# STOP TOUCHING ME!



## Hissy-Fit-Hazel (Jul 15, 2011)

Except...oh right there! lmao video of Hazel TRYING to be a Miss prickle pants but having a hard time 

http://s1216.photobucket.com/albums/dd375/hissyfithazel/Videos/?action=view&current=DSCF2283.mp4

ha ha ha  she really does have a hard time throwing a Hissy-Fit when you touch her the right way!


----------



## DexterTheHog (May 22, 2011)

hahahahahahaha
That's so funny. She's like "NO NO NO NO! Ohhhh I like that! NO NO NO NO! Hmmmmm... NO!"
And those lil feet!! All stretched out


----------



## Nebular (Dec 28, 2010)

Haha.
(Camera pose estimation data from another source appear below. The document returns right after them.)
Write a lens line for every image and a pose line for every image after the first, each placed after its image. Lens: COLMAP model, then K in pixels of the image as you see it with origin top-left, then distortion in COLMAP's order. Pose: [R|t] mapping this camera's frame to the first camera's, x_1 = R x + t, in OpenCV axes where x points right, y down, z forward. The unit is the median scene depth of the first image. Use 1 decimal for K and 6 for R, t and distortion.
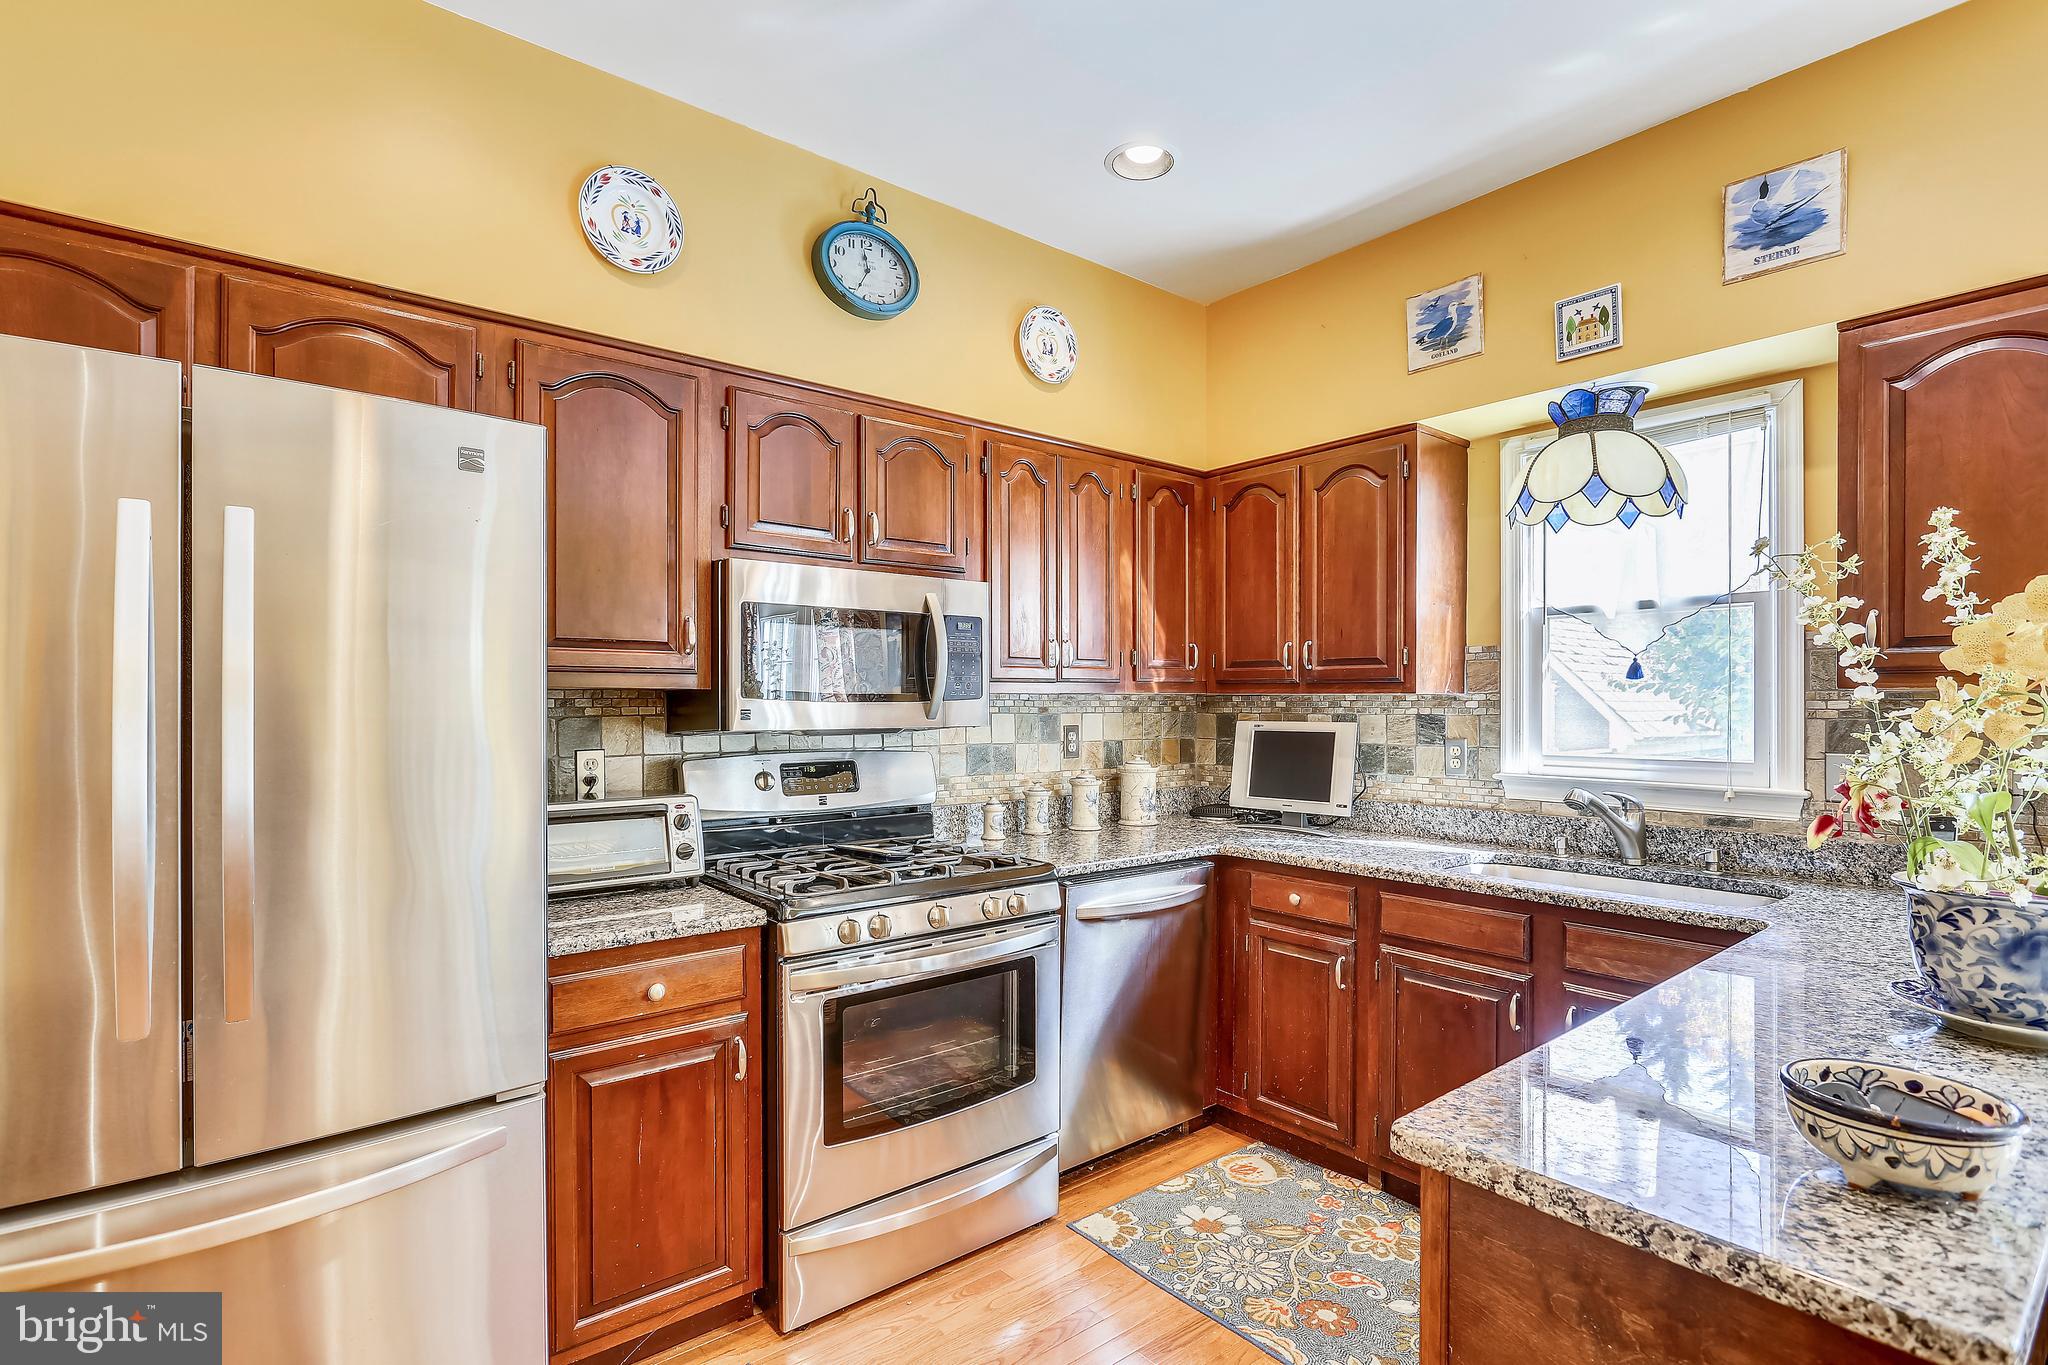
lens RADIAL K [[970.6, 0, 1018.3], [0, 970.6, 701.6], [0, 0, 1]] dist [-0.012065, 0.005198]
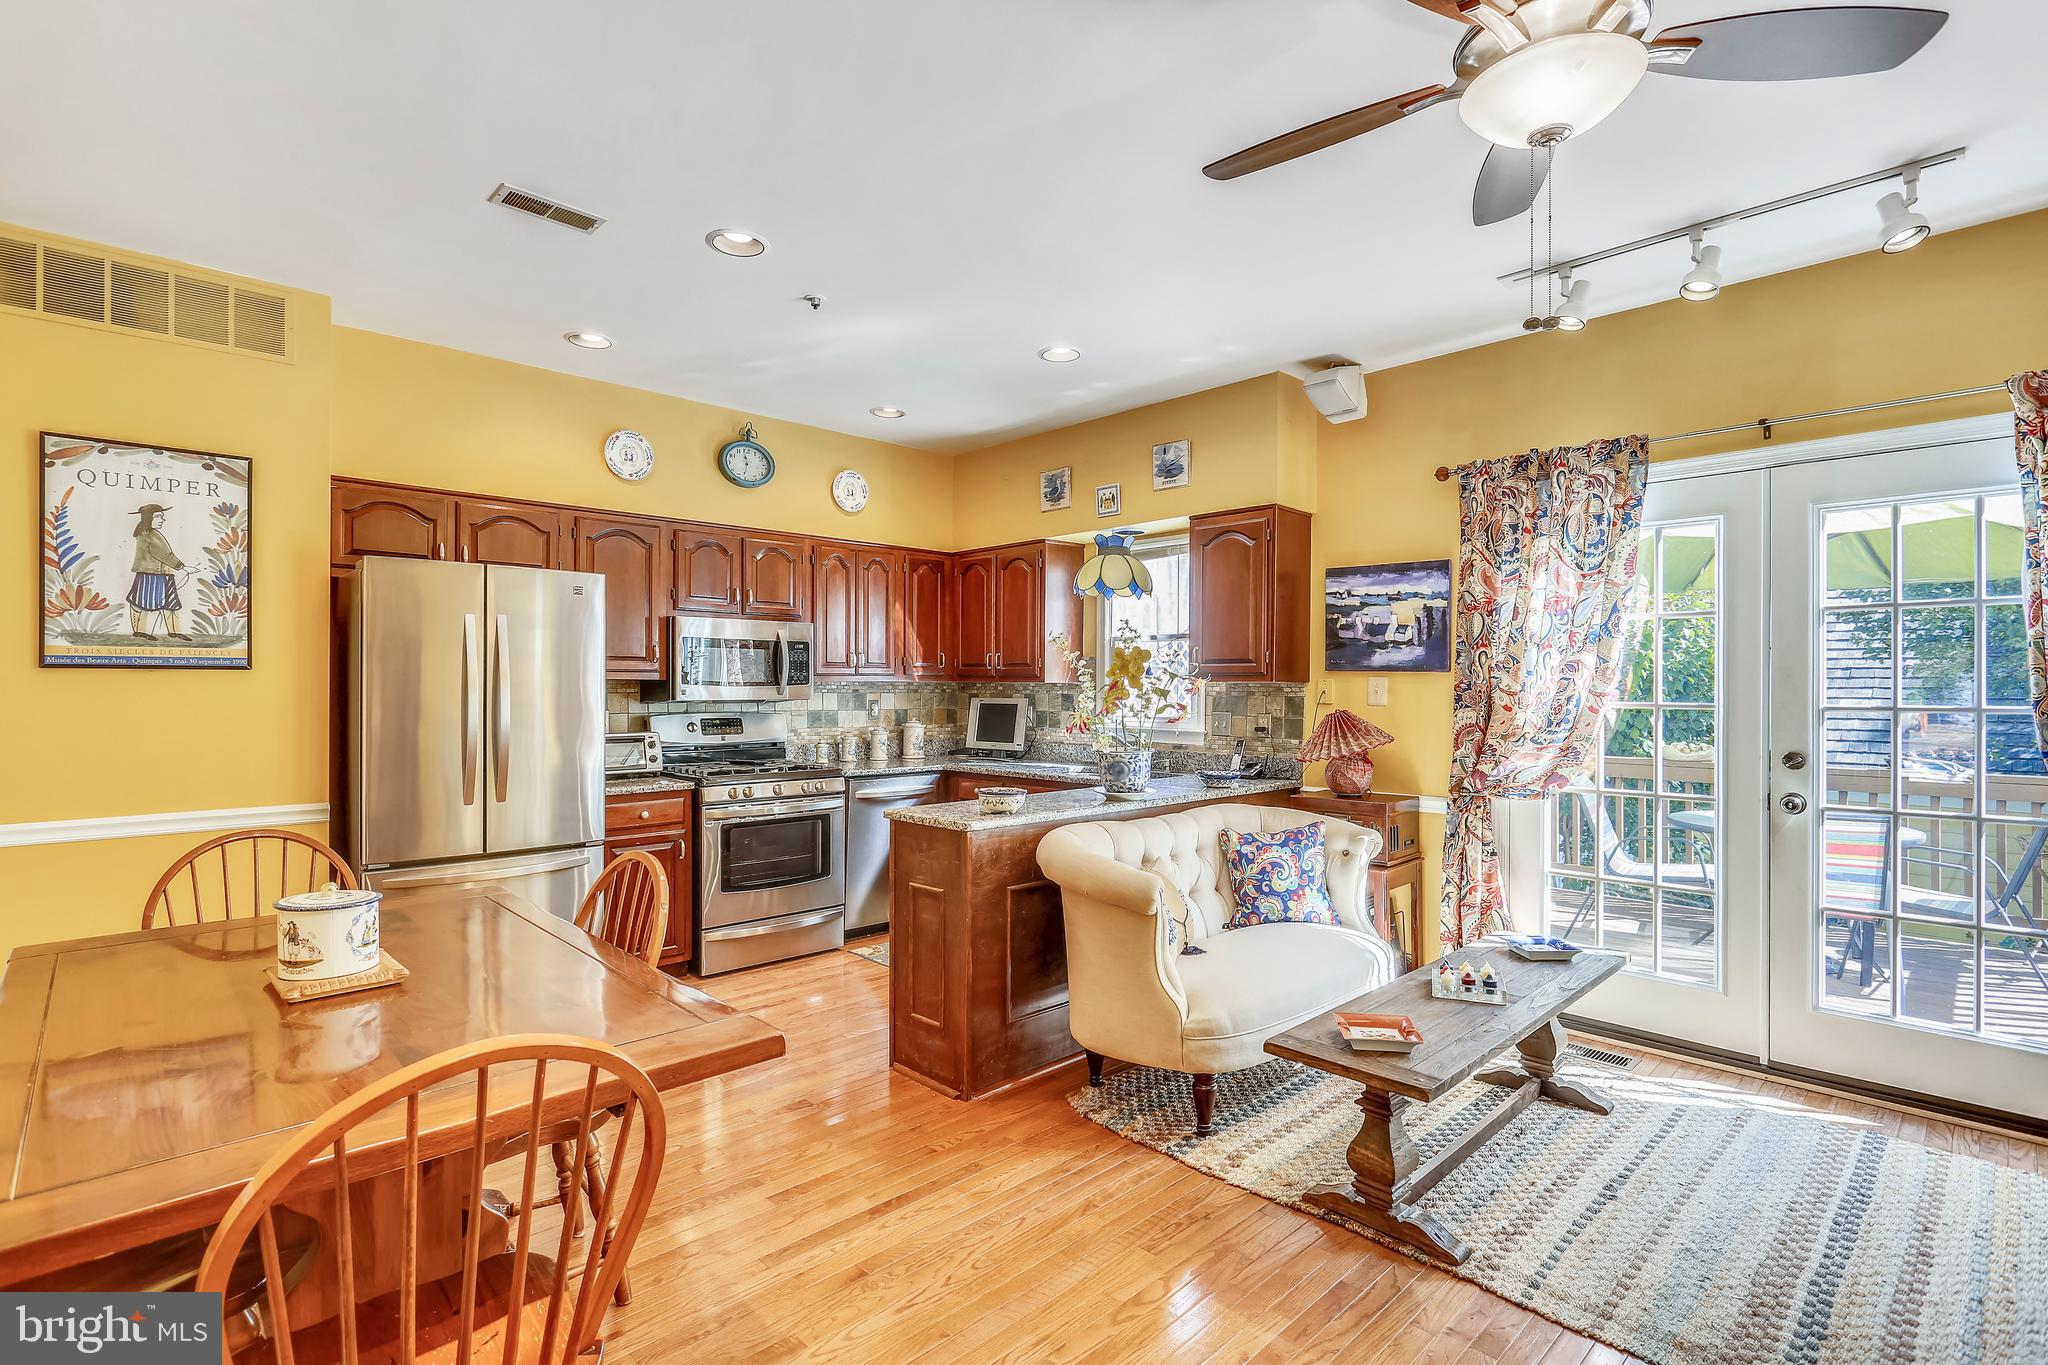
lens RADIAL K [[970.6, 0, 1013.0], [0, 970.6, 684.7], [0, 0, 1]] dist [-0.012065, 0.005198]
pose [[0.996999, 0.003077, 0.077348, 0.225731], [-0.003039, 0.999995, -0.000610, -0.003400], [-0.077350, 0.000373, 0.997004, -0.972947]]
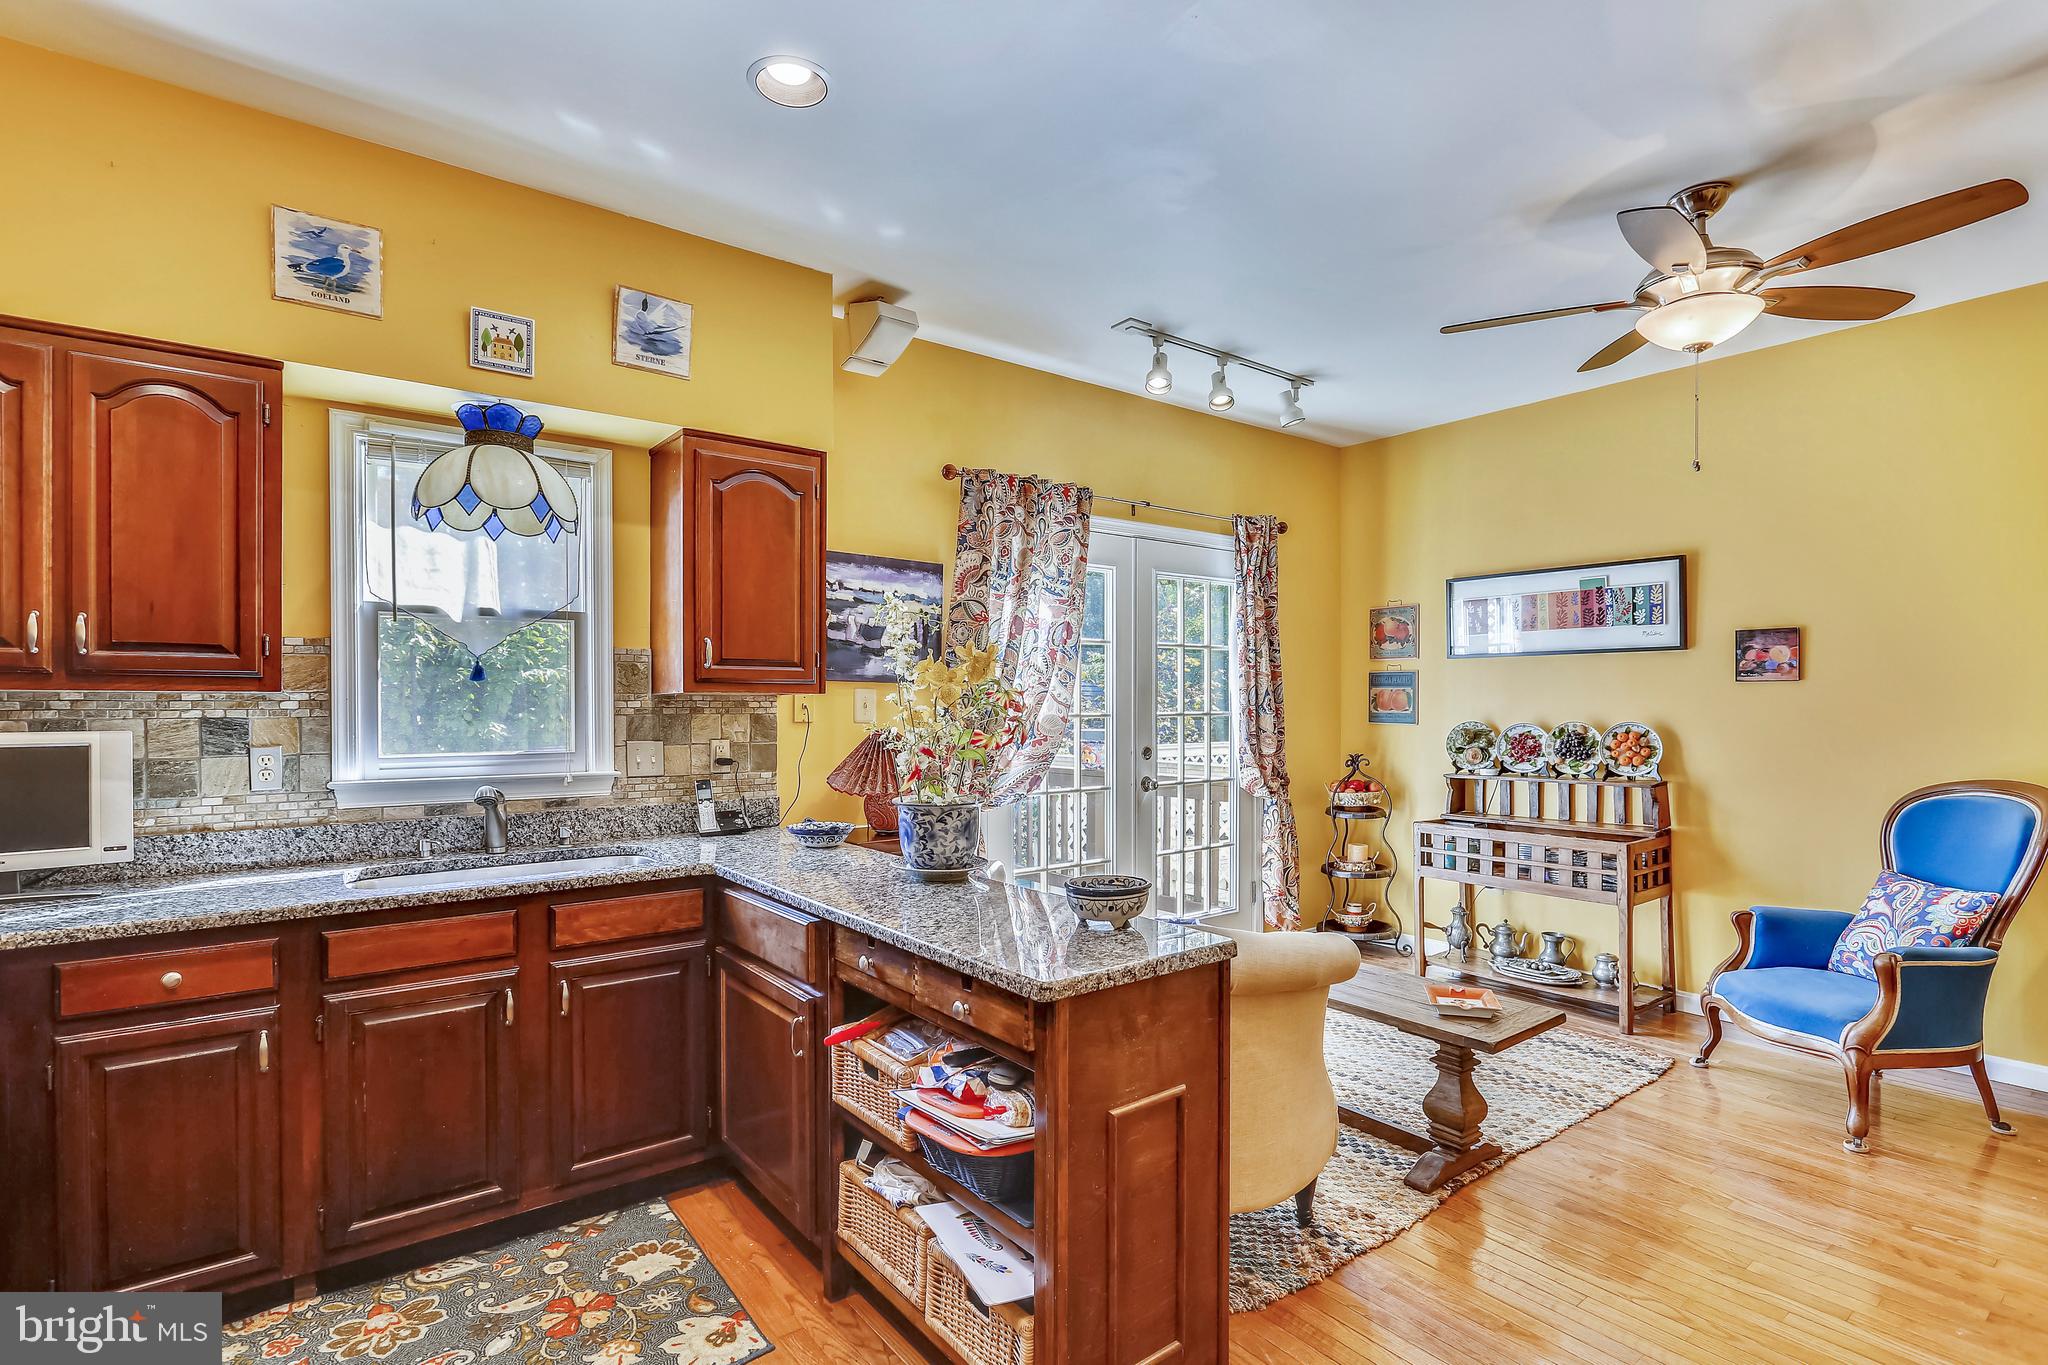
lens RADIAL K [[970.6, 0, 1026.5], [0, 970.6, 712.2], [0, 0, 1]] dist [-0.012065, 0.005198]
pose [[0.030095, -0.010027, 0.999497, -0.432118], [-0.000415, 0.999949, 0.010044, 0.000430], [-0.999547, -0.000718, 0.030090, 0.381929]]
She looks silly when she tries to pop while sitting like that! :lol:


----------



## Guest (Aug 3, 2011)

My girl Celeste has a similar sweet spot but I don't do it cause I think its a nerve causing the reaction as its so quick and instant, I had a cat like this and didn't know better there was a spot where if I scratched he'd quiver slightly and his head would lift up and I thought he was enjoying it. It never caused any real damage but my vet confirmed it was somehow a nerve when touched would send an impulse to do the reaction and I stopped cause I thought it would be cruel to have them in a moment where they weren't in full control of their body.

I have no idea if this is the case with hedgehogs, but I want to ask my vet and see cause I just don't want to do anything like that again.

The video is very cute though and I love it I don't want to sound like I'm horrible just sharing my experience with animals and weird reactions like that


----------



## Hissy-Fit-Hazel (Jul 15, 2011)

That is an interesting thought...Hazel does the same thing either side or IF I can manage to get a finger on her ear without getting jabbed she likes that too. Under her chin is another spot she loves a rub but rarely lets me


----------



## Guest (Aug 3, 2011)

Hissy-Fit-Hazel said:


> That is an interesting thought...Hazel does the same thing either side or IF I can manage to get a finger on her ear without getting jabbed she likes that too. Under her chin is another spot she loves a rub but rarely lets me


Indeed I didn't want to discourage you cause it is cute, Celeste is a huff until she gets comfy then I can pet all of her no problem


----------



## xspiked (Feb 27, 2011)

LOLOLOL Omg. That was hilarious. Total "I must be huf--- huu----ohhh yeahhhh. no no no. KEEP FOCUSED HAZEL. I must be huuuuuhhhh .... mmmm....ffy."


----------



## jerseymike1126 (Jan 20, 2011)

too funny


----------



## PJM (May 7, 2010)

Yay! I finally got to see it! Totally adorable!! And funny! Loved it.


----------



## hanhan27 (May 12, 2011)

That is so. cute.

I think that she really just enjoys it. Maybe she huffs because she can't see that your about to pet her? I know Milly and I can be having a perfectly nice cuddle, where she let's me pet her practically anywhere, and then I accidentally forget to put my hand by her face before I stroke her and shes like "HUFFFFF - oh wait, it's just you. Sorry!" :lol:


----------